D’une façon générale, il n’est pas de bon ton de révéler des aspects trop personnels de sa vie au travail. La frontière entre le professio nnel et le privé est déjà suffisamment perméable pour que, sans le vouloir, l’un affecte l’autre. Mais bien souvent, réussir à cloisonner ces 2 aspects est salvateur. Ainsi, si vous éprouvez des difficultés dans votre sphère personnelle, le travail peut vous maintenir à flot. De même, si c’est votre emploi qui vous cause de la souffrance, un foyer équilibré peut vous aider à surmonter l’épreuve. Veillez bien à ce que jamais l’on puisse imputer une baisse de performance à des tracas personnels. C’est un engrenage qu’il est très difficile d’arrêter. Par contre, si votre PN est un manager, vous aurez besoin de vos collègues pour le confondre. Ne cachez rien de son comportement abusif et maintenez le lien avec les membres de votre équipe afin d’éviter la division, les rivalités et la mise à l’écart.

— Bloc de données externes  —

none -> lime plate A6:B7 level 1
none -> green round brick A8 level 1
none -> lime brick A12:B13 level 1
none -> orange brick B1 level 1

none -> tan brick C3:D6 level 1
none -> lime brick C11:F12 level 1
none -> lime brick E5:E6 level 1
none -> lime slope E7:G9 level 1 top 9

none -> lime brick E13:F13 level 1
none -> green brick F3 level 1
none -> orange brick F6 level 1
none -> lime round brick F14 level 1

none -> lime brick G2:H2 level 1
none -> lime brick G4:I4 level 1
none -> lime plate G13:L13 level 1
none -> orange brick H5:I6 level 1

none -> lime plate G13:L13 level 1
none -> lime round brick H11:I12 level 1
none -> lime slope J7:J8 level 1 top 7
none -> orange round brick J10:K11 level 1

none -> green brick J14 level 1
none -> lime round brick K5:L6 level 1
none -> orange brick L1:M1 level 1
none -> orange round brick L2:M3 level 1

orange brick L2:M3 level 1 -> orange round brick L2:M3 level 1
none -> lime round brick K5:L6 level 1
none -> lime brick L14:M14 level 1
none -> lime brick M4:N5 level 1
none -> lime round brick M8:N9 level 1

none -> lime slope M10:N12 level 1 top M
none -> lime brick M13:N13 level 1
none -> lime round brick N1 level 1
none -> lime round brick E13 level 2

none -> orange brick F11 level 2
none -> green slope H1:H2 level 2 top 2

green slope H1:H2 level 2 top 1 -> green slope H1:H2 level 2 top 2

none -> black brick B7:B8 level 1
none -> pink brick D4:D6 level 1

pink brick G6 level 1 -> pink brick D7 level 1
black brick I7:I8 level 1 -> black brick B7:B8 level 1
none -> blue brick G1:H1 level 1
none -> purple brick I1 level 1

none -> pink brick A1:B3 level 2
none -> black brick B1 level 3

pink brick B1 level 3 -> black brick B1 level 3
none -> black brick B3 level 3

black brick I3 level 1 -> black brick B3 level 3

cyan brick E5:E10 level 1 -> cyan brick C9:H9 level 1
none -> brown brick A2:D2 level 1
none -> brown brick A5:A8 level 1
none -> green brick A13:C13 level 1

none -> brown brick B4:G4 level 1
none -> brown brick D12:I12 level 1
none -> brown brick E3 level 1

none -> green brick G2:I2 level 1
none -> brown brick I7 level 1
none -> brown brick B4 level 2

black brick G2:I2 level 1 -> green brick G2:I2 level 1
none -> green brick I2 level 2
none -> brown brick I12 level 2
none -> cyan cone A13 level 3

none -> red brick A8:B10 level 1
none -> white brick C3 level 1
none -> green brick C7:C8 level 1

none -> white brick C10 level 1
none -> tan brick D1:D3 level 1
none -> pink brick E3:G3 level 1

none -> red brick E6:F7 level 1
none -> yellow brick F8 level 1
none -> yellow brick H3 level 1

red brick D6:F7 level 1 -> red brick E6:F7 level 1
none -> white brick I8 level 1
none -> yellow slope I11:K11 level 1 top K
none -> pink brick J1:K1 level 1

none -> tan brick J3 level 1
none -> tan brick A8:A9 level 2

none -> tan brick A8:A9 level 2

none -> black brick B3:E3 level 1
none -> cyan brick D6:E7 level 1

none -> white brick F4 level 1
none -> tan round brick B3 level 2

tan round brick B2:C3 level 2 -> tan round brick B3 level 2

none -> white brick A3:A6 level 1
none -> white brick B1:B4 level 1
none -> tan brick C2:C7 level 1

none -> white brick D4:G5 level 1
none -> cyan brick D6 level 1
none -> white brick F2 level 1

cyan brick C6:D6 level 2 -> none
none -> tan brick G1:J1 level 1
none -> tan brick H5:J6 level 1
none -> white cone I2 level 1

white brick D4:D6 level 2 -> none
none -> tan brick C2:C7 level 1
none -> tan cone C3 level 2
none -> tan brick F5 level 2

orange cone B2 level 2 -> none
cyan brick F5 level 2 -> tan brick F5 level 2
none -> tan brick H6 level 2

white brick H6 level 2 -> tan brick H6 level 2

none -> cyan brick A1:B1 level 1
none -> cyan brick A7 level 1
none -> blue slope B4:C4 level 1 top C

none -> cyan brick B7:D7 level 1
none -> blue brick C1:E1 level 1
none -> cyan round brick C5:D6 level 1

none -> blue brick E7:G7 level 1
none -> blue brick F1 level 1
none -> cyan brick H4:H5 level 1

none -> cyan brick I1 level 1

Révéler la perversion de votre bourreau à un juge

Si vous étiez mariée à un PN ou que vous avez des enfants en commun, votre séparation passera forcément par une audience devant un juge. Vous penserez alors qu’en révélant la nature perverse de votre ex, vous vous attirerez les faveurs des membres du tribunal. Grosse erreur à ne surtout pas commettre ! Les magistrats, surtout les JAF (juges aux affaires familiales) détestent les querelles de couple. Ils veillent en priorité au bien-être de l’enfant, mais c’est là qu’il y a un hic. Il est quasiment impossible de prouver la maltraitance mentale que vous avez subie et en attaquant votre ex, vous alimenterez sa propre stratégie : celle de vous faire passer pour une hystérique rancunière. Choisissez bien votre avocat et gardez-vous bien de demander une expertise psychologique de votre adversaire. Cela ne mènera probablement à rien puisqu’il saura se montrer sous son meilleur jour pour amadouer tout le monde et il rétorquera sûrement par une demande d’enquête sociale, souvent très anxiogène pour vous et vos enfants.

Il n’y a qu’un type d’interlocuteur à qui parler du PN qui garantit à coup sûr de ne pas vous porter préjudice : les professionnels de la santé mentale. Même si certains proches sont ralliés à votre cause et pourront vous aider, la menace de vous fragiliser davantage en expliquant votre vécu avec un manipulateur est réelle et doit être considérée avant de vous livrer. Confiez votre détresse à un thérapeute qualifié, que ce soit par le biais de la médecine du travail, d’une structure médico-sociale ou en consultation avec un psychologue libéral et vous saurez vous protéger des risques de révéler la vérité à qui ne veut pas l’entendre.